The proposed merger between Zee Entertainment Enterprises (ZEE) and Culver Max Entertainment, earlier Sony Pictures Networks India (SPN), has received approvals from the stock exchanges – the Bombay Stock Exchange (BSE) and the National Stock Exchange (NSE).
ZEE said in a statement that approvals mark a “firm and positive step” in the overall merger approval process and permits the company to proceed with the next steps in the overall merger process.
The two companies had already filed an application in the Competition Commission of India (CCI) for its permission and will now file for approvals from the National Company Law Tribunal (NCLT) and other regulatory approvals.
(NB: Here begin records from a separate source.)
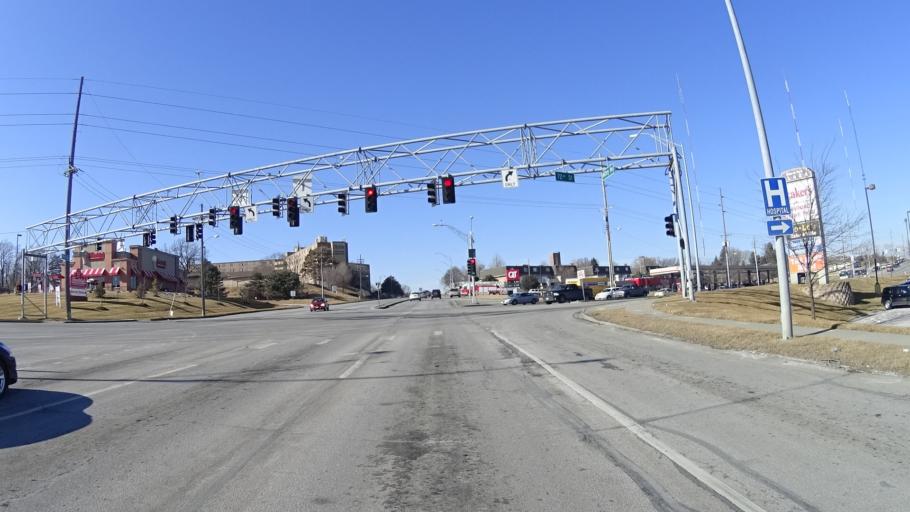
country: US
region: Nebraska
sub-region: Douglas County
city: Omaha
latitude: 41.2975
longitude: -96.0234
ZEE and SPN had signed a definitive agreement to merge the two companies on December 22, last year.
The proposed merger will see ZEE merging into SPN and, after closing, the merged company will be publicly listed in India. Under the terms of the definitive agreements, SPN will have a cash balance of $1.5 billion (assuming an INR to USD ratio of 75:1) at closing, including through an infusion by the current shareholders of SPN and the promoters of ZEE.
As part of a non-compete agreement, SPE will pay Rs 1101.31 crore to ZEE’s founder promoters as a non-compete fee, which will be used by the promoters to infuse primary equity capital into SPN, entitling them to acquire an additional 2.11% shares of the merged company.
Post-merger, SPE will hold 50.86% of the merged company, while ZEE promoters will hold 3.99%. Existing shareholders of ZEE will hold a 45.15% equity stake in the merged company.
As per the agreement, ZEE MD & CEO Punit Goenka will lead the merged company as its MD and CEO. The board will have nine directors, of whom the Sony Group will nominate five, while three will be independent.